Medical experts called by Peterson’s attorneys are expected to testify that Savio fell and accidentally drowned in her own bathtub.
It’s never clear, though, how much jurors rely on conflicting testimony from dueling experts.
“Often, the jury cancels those out,” Ekl said. “The jury is going to look at the circumstances and evidence themselves. They’re not going to be driven by expert testimony.”
Jurors ultimately might base their verdict simply on which version of events — a tragic household accident or a carefully staged murder — makes the most sense to them.
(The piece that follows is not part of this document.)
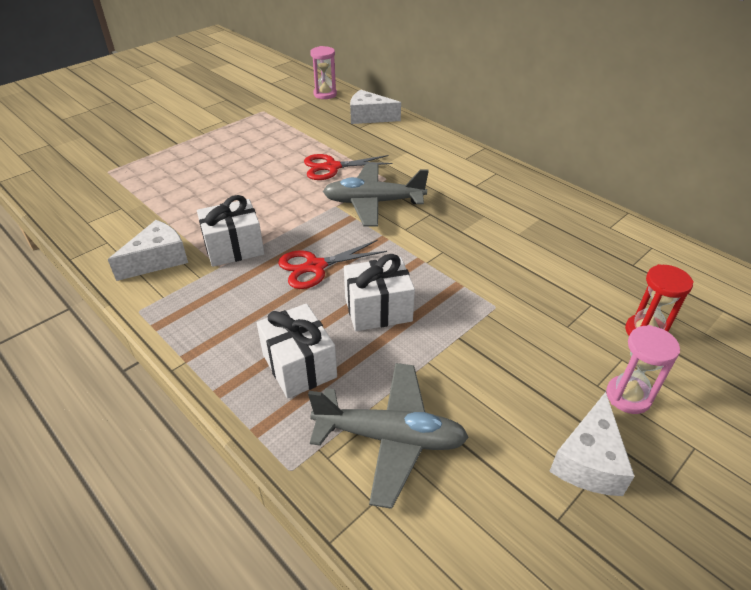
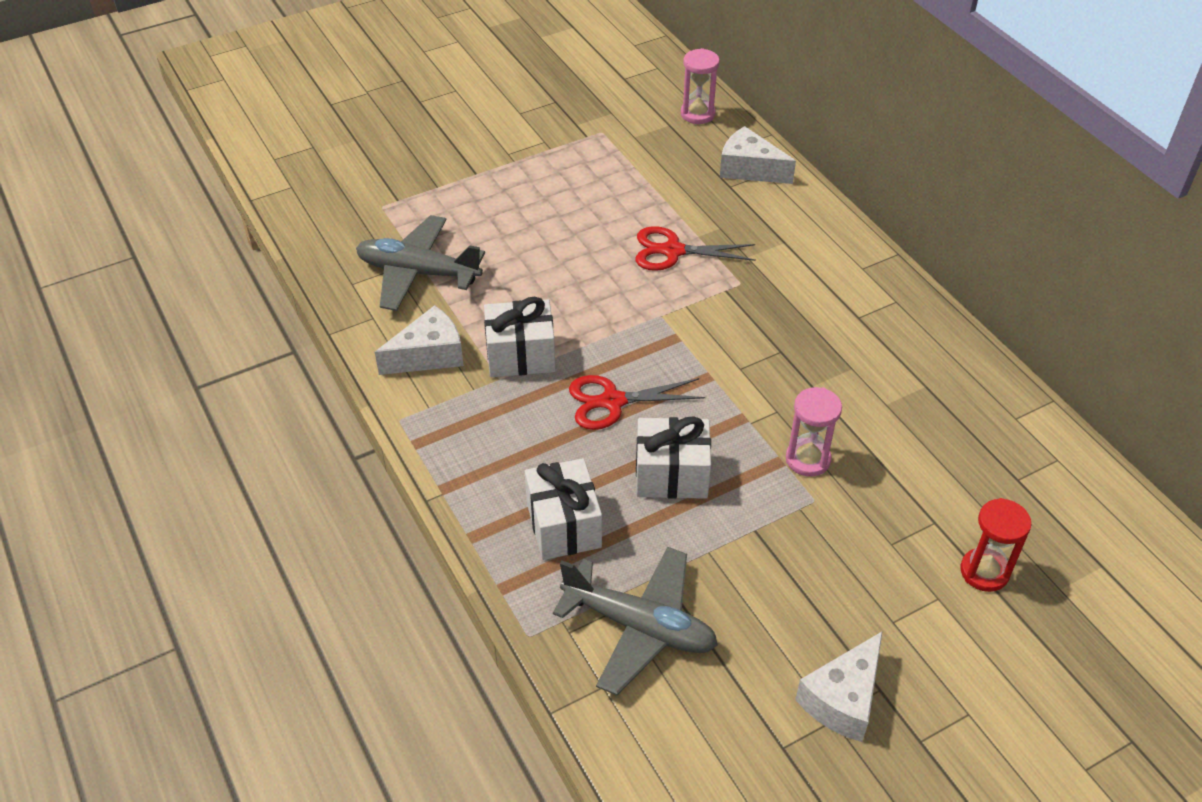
camera: 15 degrees right, 5 degrees up
grey plane [323,164,429,227] -> grey plane moved to [356,215,485,311]
pink hourglass [606,325,680,414] -> pink hourglass moved to [786,387,842,477]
“Jurors love circumstantial cases because they can be the detectives and put the case together,” said DeLuca, a lawyer for 33 years. “If they convict him, it’ll be because something didn’t make sense to them, it didn’t fit.”
State’s Attorney James Glasgow has declined to comment specifically about the evidence but spokesman Charles Pelkie said Friday prosecutors are “eager for the trial to begin.”
“The state’s attorney and his team will do their arguing in court,” Pelkie said.